Taking credit for the work of others doesn’t make you many friends, but it can help you to get ahead, and Obama rode the record of his “achievements” all the way to the U.S. Senate, and then of course to the White House. There seemed to be no negative career consequences to it all, and Obama learned that seeming to be a superior being, above the hoi polloi, while simultaneously playing ruthless hardball, was a stance that suited both his natural temperament and his purposes.

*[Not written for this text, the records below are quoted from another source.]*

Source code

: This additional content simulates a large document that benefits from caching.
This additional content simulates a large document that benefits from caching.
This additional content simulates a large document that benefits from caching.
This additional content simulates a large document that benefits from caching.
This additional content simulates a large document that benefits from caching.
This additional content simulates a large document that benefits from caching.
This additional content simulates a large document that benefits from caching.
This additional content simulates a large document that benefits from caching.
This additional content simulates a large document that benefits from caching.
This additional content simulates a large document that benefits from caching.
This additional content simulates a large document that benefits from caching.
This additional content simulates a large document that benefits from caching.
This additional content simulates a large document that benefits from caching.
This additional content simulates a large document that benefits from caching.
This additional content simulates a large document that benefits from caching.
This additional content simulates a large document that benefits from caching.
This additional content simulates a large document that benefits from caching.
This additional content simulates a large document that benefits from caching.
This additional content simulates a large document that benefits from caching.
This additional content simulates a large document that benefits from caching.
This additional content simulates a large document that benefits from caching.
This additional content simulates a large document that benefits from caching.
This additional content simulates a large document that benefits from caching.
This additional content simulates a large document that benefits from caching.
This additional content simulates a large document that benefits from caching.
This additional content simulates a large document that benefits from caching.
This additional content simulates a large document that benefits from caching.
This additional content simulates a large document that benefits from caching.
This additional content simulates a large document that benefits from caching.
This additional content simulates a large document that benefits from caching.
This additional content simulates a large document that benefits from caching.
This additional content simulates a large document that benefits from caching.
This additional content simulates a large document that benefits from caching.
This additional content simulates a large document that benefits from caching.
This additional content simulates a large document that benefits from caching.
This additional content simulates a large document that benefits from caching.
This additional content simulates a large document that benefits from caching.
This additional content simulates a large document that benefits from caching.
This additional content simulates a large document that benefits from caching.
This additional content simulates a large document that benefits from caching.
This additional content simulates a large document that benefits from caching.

But it finally may be — accent on the “may” — that Obama has found the limits of this particular approach. Now that the triple threat of the Benghazi, IRS, and AP scandals has come to haunt him, he may discover that his inability to cultivate positive relationships outside of a very few close, similarly insular, and trusted advisors such as Valerie Jarrett will finally have a cost. As Richard Fernandez of Belmont Club succinctly put it, the formerly worshipful press has had an especially hard awakening in learning of the Obama administration’s acquisition of AP phone records:
…[I]f the administration could do that to its water-carriers then what was the point to being his friend?…
Nobody completely trusts reassurances from a double-crosser. Only a fool would accept a kiss from Judas.
But it’s not as though Obama has only recently turned into a Judas, and members of the press in particular should have known he was fully capable of that all along. After all, the article describing how Obama got his start was written in 2007, and the events themselves had occurred over a decade earlier. The press either did not do its homework, or for some reason just thought it could never happen to them. Republicans can have the pleasure of being able to say “I told you so,” but it’s cold comfort, because too much damage has been done to the nation already, and we have three and a half long years ahead of us that promise to feature more of the same.